In the mid 1960s, education policy took a wrong turn, away from America’s founding principles. That was when President Lyndon B. Johnson, as a part of his War on Poverty, created the Elementary and Secondary Education Act of 1965 (ESEA). It was the first major federal foray into local schools.

But the Constitution doesn’t provide for a federal role in education, and public schools had traditionally been under the jurisdiction of local authorities.

What’s more, Washington’s intervention seemed to bring out the worst in education governance: State officials became the middlemen to administer federal funding and bureaucratic bloat followed. Staff at state education agencies doubled in the five years after ESEA became law.

In 1965, ESEA was about 30 pages long. Today ESEA is known as No Child Left Behind, and its prescriptions for American schools run on for almost 600 pages.

After multiple reauthorizations, the law has accumulated program after program to intervene in everything from English as a second language to after-school care.  Meanwhile, federal education spending has tripled, while student achievement has generally stagnated.

How can we steer a course back toward our founding principles in education?

The first step is to send dollars and decision-making authority out of Washington and back to states, localities, and ultimately, parents.

That’s why Heritage analysts have developed an education policy proposal that would allow states to consolidate funding from dozens of federal education programs–cutting bureaucracy by eliminating multiple program applications–and direct the funding toward local education priorities.
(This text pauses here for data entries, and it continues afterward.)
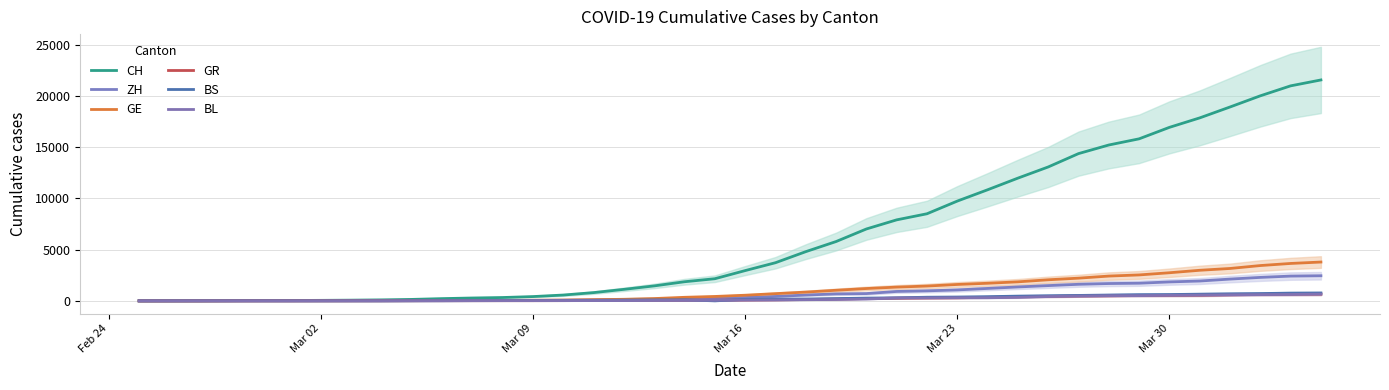

True or false: BS and ZH cross at least once.

False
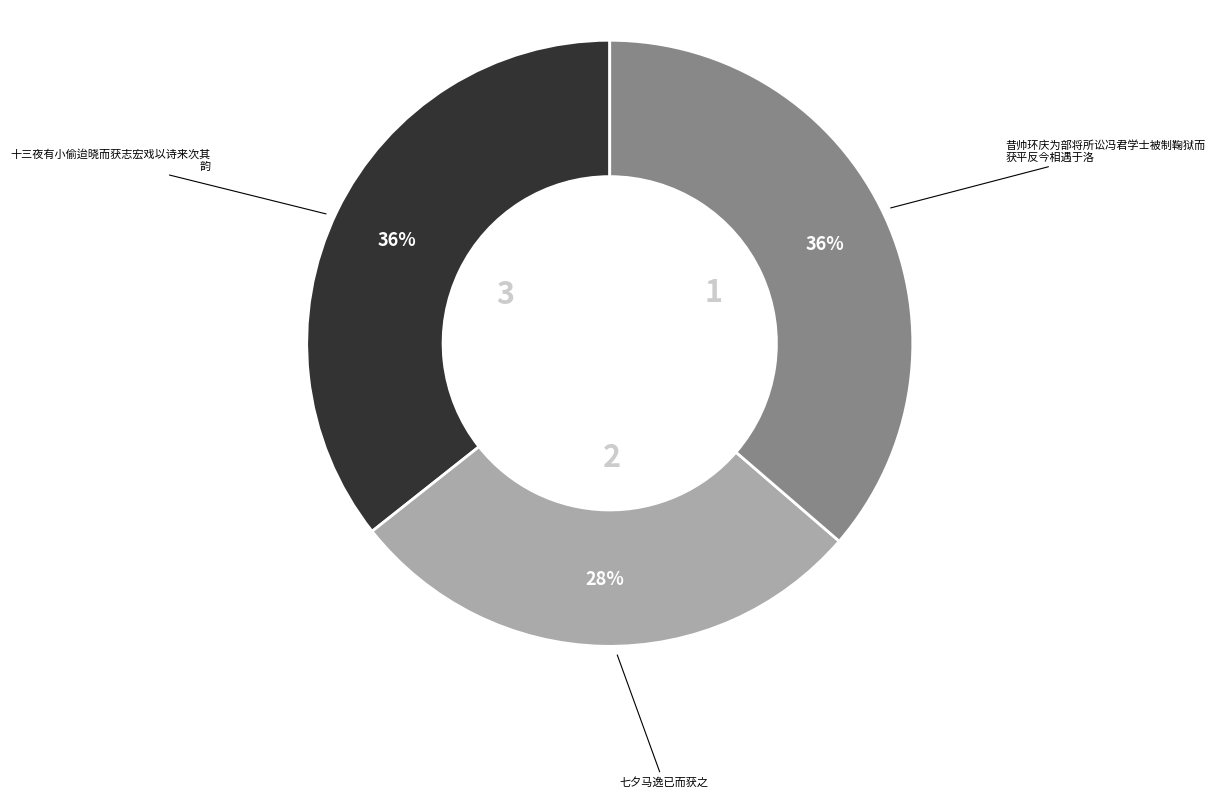

How many slices are in this pie chart?

3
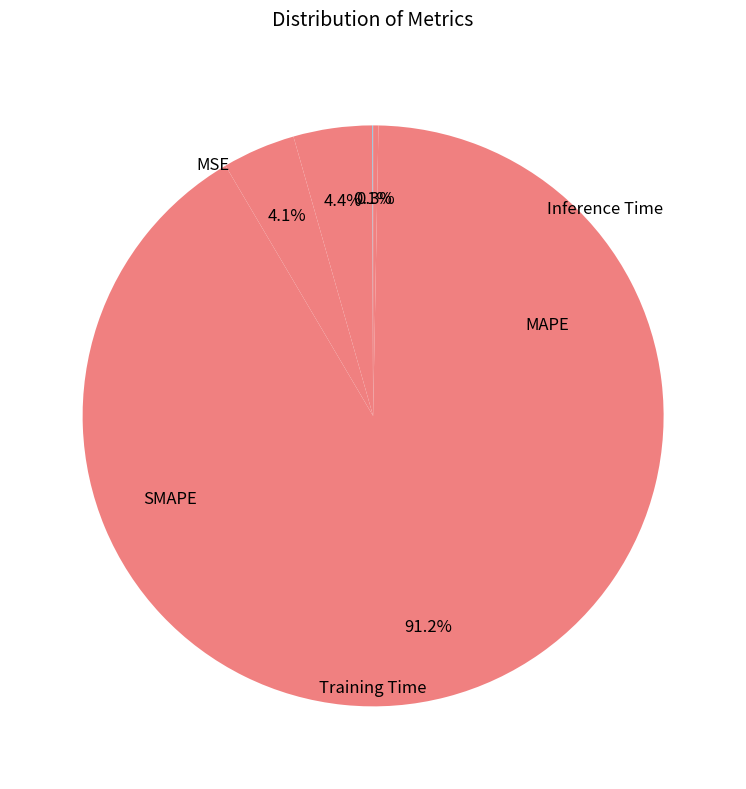

Which category accounts for the majority?

Training Time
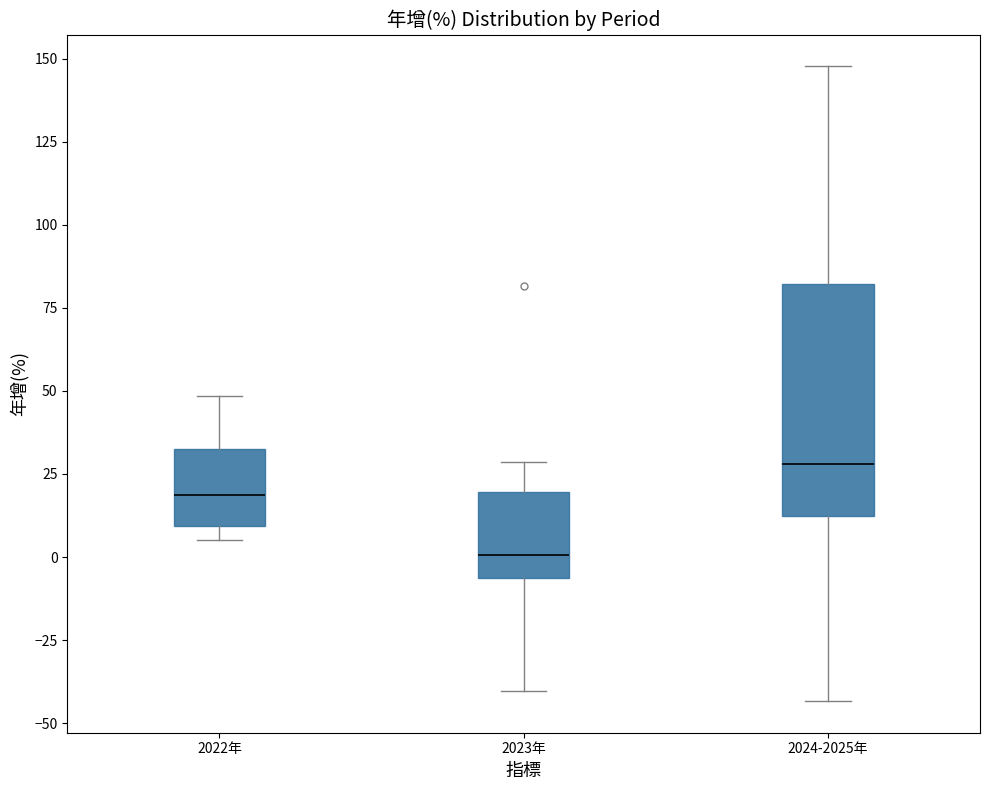

Reading left to right, read every box against the y-axis: the position of its median line, the range the box covers, and the ends of its whiskers. The values are not printed on the chart, so give them approximately, as read against the axis.

2022年: median 20, box 10 to 30, whiskers 5 to 50
2023年: median 0, box -5 to 20, whiskers -40 to 30
2024-2025年: median 30, box 10 to 80, whiskers -45 to 150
Members of Congress have adopted the plan as the conservative alternative to No Child Left Behind, known as “A-PLUS.”

A critical element of the plan is its shift in accountability. In most education policy discussions, accountability means answering up the bureaucratic chain of command to Washington. But real accountability answers to parents and other taxpayers. Real accountability provides transparency for expenditures and academic results, showing parents their children’s progress and taxpayers their return on investment.

To continue in this path of reform, state and local policy should allow money to follow students to the educational setting of their parents’ choice. Freeing parents to shape their children’s education according to their needs in a setting that supports the family’s character-forming role will not only take American education back to the Founders’ ideals. It will also equip us for the future far better than the centralized factory model of education of decades past.